The four-corners method can be prepared in as few as 80 steps by (i) preparing the corners in large quantities, (ii) distributing the corner solutions to create the outside columns (again in fairly large quantities) and (ii) distributing the outside columns to the inner wells. Each corner would require the three solutions to be aspirated and dispensed [4 (corners) × 3 (solutions) × 2 (operations) = 24 steps]. Again using the electronic pipette’s multiple variable-sized dispense capabilities, the first and last columns require one aspiration and seven dispenses of each of the corner solutions [(7 + 1) × 4 (corner solutions) = 32 steps]. Finally, the first and last columns need to be distributed to the other wells [1 (aspiration) + 11 (variable-sized dispenses to other columns) × 2 (first and last column) = 24 steps], leading to a total of 80 steps.

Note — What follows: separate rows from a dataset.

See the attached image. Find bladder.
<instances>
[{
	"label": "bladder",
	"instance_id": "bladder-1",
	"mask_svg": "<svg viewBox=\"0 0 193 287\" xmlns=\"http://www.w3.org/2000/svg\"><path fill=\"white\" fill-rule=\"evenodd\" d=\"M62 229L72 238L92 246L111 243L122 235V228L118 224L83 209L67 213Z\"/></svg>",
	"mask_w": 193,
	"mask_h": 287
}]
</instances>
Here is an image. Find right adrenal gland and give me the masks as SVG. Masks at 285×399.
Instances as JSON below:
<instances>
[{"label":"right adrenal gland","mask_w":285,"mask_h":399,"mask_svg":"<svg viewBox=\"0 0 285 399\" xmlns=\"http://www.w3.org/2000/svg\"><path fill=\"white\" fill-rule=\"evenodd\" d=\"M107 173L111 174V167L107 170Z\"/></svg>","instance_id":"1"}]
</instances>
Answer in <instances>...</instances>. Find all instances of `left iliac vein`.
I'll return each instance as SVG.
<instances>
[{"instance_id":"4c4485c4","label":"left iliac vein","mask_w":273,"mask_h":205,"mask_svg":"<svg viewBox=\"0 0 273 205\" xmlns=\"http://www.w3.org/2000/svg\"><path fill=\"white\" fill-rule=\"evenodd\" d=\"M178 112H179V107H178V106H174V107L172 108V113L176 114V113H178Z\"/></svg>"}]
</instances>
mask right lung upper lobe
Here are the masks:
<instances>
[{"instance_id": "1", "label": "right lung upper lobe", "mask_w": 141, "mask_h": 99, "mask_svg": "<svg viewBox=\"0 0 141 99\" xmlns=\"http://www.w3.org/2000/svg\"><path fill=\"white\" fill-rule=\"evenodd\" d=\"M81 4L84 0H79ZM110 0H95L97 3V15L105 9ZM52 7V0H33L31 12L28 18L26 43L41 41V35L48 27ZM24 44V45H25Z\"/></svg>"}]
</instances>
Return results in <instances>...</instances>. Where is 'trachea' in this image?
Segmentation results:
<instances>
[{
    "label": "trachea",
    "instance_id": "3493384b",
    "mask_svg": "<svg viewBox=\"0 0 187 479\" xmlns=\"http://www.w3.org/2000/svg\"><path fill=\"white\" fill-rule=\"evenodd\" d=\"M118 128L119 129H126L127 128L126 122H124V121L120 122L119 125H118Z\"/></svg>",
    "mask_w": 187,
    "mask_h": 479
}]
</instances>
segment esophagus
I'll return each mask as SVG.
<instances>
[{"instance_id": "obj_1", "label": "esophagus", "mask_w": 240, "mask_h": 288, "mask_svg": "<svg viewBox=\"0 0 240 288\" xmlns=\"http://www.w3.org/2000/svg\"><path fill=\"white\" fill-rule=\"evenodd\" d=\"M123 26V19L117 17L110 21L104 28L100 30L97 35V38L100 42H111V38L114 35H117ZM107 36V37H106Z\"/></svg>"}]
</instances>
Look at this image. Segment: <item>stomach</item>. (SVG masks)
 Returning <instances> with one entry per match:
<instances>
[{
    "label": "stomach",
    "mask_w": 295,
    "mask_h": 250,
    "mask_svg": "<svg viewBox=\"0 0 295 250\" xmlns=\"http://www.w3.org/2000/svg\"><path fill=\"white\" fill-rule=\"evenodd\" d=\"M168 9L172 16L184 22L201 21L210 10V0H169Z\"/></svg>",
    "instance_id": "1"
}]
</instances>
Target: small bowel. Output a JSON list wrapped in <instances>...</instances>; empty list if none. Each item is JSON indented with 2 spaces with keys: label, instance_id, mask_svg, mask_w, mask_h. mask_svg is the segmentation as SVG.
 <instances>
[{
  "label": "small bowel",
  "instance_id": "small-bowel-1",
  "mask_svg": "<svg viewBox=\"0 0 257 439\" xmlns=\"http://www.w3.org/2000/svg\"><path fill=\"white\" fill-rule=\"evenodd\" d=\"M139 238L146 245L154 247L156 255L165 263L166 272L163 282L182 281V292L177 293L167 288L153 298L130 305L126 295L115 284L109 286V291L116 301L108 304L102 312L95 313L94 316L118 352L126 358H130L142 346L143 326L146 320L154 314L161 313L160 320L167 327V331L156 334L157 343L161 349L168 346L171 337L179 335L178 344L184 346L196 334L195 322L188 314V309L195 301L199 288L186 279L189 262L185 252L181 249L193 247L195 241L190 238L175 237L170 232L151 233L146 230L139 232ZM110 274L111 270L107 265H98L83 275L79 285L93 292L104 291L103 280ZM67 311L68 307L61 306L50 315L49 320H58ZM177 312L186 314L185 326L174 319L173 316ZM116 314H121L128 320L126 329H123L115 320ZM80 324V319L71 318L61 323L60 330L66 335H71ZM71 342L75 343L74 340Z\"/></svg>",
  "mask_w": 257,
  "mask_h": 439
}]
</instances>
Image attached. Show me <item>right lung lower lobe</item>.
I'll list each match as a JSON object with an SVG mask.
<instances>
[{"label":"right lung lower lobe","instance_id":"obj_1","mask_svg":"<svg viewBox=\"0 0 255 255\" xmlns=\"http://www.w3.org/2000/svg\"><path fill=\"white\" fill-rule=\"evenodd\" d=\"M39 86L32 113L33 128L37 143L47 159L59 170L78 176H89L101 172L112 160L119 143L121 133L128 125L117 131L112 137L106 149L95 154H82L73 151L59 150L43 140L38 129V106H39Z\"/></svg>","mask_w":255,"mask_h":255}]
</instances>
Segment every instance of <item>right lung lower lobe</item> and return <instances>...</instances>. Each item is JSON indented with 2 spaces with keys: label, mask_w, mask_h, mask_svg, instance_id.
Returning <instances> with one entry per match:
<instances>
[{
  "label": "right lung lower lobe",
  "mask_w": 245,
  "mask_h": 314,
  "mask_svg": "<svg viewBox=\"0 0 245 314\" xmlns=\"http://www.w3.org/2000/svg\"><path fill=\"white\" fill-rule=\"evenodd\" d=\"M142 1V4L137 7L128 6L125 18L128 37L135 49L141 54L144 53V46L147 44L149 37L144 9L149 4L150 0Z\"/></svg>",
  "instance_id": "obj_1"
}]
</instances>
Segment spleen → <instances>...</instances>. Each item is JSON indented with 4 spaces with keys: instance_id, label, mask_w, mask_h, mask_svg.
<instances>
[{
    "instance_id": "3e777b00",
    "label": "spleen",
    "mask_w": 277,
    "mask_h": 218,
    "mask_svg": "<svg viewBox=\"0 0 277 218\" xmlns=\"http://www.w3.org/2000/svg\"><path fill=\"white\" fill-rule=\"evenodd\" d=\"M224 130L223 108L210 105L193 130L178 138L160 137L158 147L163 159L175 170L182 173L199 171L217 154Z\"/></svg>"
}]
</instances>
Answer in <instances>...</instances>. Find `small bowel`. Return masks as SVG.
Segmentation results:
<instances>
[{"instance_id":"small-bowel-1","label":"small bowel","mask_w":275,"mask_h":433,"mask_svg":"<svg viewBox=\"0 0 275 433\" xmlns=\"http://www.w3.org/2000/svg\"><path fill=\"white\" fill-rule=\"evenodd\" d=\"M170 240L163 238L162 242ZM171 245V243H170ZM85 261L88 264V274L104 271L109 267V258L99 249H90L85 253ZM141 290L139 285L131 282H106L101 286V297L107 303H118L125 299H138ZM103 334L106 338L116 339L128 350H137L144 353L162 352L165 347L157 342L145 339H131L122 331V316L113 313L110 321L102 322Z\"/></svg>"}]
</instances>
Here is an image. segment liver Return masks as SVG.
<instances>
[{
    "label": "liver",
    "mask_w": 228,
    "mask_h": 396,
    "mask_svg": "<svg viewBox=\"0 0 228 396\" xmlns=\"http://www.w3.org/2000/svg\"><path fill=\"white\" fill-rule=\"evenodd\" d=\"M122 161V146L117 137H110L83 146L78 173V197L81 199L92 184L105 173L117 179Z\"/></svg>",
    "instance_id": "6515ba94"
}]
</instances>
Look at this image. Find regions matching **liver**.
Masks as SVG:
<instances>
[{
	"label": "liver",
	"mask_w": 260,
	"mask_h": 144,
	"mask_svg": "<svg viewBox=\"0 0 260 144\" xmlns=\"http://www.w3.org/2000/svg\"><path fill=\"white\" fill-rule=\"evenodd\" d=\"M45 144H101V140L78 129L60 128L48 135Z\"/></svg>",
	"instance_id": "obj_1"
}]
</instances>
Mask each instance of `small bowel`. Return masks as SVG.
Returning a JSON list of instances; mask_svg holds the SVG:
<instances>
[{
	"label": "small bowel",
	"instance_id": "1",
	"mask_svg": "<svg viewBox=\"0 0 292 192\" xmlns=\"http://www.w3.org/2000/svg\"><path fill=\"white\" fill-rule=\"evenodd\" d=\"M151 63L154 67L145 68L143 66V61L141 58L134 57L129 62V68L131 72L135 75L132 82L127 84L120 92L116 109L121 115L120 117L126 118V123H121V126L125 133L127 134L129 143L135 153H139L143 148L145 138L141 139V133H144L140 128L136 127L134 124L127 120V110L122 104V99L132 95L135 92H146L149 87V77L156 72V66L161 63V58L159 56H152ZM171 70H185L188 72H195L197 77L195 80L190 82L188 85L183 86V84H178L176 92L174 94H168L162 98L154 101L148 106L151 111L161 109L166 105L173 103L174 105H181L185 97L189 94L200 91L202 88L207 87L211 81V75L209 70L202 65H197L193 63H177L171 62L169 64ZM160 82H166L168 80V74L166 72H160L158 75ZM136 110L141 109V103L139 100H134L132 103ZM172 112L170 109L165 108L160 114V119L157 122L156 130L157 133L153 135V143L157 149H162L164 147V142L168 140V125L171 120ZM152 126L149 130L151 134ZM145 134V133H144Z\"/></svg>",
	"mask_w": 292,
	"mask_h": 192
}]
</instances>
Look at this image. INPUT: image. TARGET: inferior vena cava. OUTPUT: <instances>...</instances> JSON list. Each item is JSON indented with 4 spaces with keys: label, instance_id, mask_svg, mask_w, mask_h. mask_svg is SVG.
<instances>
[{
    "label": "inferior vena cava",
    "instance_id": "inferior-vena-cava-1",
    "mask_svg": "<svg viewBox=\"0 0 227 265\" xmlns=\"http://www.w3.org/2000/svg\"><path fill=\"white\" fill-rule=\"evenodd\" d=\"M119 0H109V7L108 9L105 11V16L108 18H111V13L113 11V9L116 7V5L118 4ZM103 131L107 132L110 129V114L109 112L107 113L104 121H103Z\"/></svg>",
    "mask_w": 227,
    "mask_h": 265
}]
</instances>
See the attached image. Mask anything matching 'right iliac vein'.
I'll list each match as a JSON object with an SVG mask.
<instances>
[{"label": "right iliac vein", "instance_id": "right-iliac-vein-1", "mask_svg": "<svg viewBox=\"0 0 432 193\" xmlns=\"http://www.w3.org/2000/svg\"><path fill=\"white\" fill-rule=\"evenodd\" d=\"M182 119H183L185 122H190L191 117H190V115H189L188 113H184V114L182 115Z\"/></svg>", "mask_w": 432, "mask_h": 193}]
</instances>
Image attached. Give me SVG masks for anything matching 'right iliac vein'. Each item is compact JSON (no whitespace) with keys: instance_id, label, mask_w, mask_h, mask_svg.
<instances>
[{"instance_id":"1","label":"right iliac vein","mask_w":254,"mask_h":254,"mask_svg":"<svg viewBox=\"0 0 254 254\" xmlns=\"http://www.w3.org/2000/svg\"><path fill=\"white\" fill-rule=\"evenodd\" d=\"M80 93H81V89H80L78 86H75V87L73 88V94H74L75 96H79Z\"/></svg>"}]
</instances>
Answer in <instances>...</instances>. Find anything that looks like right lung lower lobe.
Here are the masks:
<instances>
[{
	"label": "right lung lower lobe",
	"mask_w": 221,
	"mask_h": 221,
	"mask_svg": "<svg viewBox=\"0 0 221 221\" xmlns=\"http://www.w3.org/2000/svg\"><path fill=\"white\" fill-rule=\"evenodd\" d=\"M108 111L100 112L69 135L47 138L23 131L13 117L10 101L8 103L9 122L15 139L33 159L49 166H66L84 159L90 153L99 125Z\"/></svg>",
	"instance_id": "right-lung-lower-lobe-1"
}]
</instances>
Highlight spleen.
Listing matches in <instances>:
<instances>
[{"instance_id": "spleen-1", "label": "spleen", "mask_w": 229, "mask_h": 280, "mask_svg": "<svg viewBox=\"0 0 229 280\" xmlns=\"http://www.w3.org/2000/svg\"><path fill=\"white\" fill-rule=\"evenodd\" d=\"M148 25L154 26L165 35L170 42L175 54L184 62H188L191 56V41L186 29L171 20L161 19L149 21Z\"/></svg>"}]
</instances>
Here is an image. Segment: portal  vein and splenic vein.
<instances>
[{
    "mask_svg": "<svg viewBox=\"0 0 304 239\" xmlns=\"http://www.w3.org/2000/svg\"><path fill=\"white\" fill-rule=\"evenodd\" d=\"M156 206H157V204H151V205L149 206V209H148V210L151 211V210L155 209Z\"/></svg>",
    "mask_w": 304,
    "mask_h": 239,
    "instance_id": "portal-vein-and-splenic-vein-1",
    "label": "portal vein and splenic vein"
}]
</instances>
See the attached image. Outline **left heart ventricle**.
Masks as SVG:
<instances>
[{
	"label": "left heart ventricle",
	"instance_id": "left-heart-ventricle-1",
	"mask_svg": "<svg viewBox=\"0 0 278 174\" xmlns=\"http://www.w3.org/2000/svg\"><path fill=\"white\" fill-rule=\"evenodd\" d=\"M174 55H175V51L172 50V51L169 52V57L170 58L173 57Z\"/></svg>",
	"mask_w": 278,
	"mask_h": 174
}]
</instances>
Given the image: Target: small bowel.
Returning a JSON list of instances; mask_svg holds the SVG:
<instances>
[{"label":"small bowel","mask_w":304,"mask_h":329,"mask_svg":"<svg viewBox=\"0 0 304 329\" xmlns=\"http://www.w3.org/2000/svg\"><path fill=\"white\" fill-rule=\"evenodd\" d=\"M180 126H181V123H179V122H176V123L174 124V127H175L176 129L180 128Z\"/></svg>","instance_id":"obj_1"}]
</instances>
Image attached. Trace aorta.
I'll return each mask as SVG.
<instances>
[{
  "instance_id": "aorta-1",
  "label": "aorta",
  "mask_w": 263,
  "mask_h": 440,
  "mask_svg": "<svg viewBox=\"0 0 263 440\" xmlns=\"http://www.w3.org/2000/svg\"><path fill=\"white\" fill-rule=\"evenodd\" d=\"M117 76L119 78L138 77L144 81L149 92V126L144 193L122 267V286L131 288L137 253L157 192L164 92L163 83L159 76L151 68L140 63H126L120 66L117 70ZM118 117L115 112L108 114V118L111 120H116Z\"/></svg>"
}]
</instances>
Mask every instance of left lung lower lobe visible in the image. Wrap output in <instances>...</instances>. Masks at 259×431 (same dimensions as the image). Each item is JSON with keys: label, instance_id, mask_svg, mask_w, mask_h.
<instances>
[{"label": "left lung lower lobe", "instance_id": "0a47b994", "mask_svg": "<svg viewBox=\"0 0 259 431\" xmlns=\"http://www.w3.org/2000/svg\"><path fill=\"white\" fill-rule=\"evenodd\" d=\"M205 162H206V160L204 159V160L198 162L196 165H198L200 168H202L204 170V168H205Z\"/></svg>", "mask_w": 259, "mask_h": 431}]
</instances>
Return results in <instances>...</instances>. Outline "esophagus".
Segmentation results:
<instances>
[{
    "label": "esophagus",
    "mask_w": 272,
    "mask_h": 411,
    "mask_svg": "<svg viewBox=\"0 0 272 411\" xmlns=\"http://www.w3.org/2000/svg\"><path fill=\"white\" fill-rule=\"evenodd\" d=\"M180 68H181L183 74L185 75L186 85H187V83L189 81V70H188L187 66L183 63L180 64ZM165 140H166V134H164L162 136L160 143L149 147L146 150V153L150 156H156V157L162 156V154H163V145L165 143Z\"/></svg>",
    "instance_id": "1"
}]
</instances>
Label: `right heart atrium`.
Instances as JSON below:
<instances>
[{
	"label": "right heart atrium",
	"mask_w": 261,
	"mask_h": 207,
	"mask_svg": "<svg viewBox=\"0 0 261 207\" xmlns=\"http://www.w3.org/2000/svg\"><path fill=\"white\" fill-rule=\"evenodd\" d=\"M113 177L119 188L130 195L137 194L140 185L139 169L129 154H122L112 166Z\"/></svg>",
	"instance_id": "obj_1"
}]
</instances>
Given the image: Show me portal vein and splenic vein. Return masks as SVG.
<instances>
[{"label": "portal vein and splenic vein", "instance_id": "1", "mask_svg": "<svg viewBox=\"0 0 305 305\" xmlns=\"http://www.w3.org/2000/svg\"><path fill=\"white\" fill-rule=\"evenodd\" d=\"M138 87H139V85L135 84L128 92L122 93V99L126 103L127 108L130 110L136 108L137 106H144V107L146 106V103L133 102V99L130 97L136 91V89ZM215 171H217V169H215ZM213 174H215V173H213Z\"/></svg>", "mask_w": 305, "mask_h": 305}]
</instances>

The reduction of 312 pipetting steps to 80 results in an efficiency gain of over 74%. Furthermore, this does not include the efficiency gained from the reduced number of titrations, volume adjustments and measurements that were simplified out of the above estimates. Fig. 2 shows a qualitative illustration of the effectiveness of this procedure.
Our practical experience with this procedure is limited because it is new. We have primarily used the four-corners method for the preparation of broad grid screens for developing response curves for pH and precipitating agent conditions on some very difficult proteins. While the success rate of these crystallizations has been low (not unexpectedly owing to the nature of the proteins being studied), the technique described here significantly reduced the effort required to set up customized grids; it also reduced errors. We have noted an apparent reduction in the rate of failures attributable to pipetting errors, such as drops left on the pipette tips. Furthermore, there has been marked increase in the willingness of those who actually perform the pipetting to set up gradient-based grids because the tedium of doing so is greatly reduced.
This research was supported by NIH grant RR10447.